As far as I can recall, someone even asked about
these new Taiwanese character sets on the net, and Glenn (or some other
Unicoder) answered that Unicode/10646's repertoire was frozen before
those Taiwanese character sets hit the streets.

It is correct that the latest version of CNS 11643 (1994) contains
characters which are not yet in 10646/Unicode. 10646/Unicode is not
frozen for all time, though. New characters will be added. This
addition process takes time and depends on submissions from National
Standards Bodies. So far, Taiwan, which is not an ISO P-Member (but
TCA, which is a class C liaison ISO member), has not submitted the full
collection of new characters in CNS 11643 to the Ideographic Rapporteur
Group (SC2/WG2/IRG) whose current job includes specifying an extension
to the Han repertoire in 10646 (and which will eventually go into Unicode).
Furthermore, TCA nor Taiwan have registered this new version with ISO
for use with ISO 2022. Given these facts, you should not infer either
that 10646 is inadequate now or will remain inadequate.

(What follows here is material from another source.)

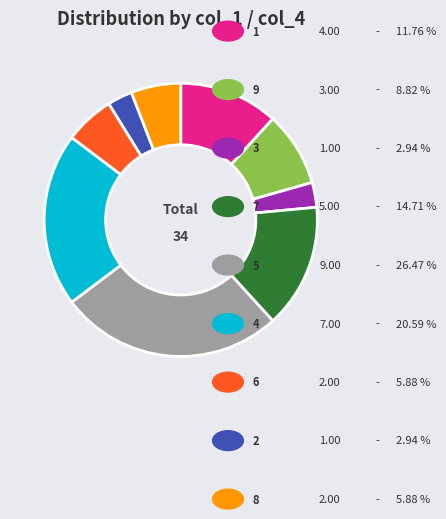

Is there any slice that represents more than half of the pie?

No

It remains to
be seen whether any user community will even develop in Taiwan around
this new standard (BIG5 being the current widespread standard).

Even if 10646 is the document character set, it remains possible to
represent and proceess all of the characters in this new version of 11643
(or any other character repertoiire which includes characters not present
in 10646); namely, use SDATA general entities.

So, how about defining the "document character set" to be the union
of the "charset" and 10646?

We can't redefine "document character set". It already has a fixed,
known definition. Furthermore, as I indicated above, it isn't even
necessary.

Glenn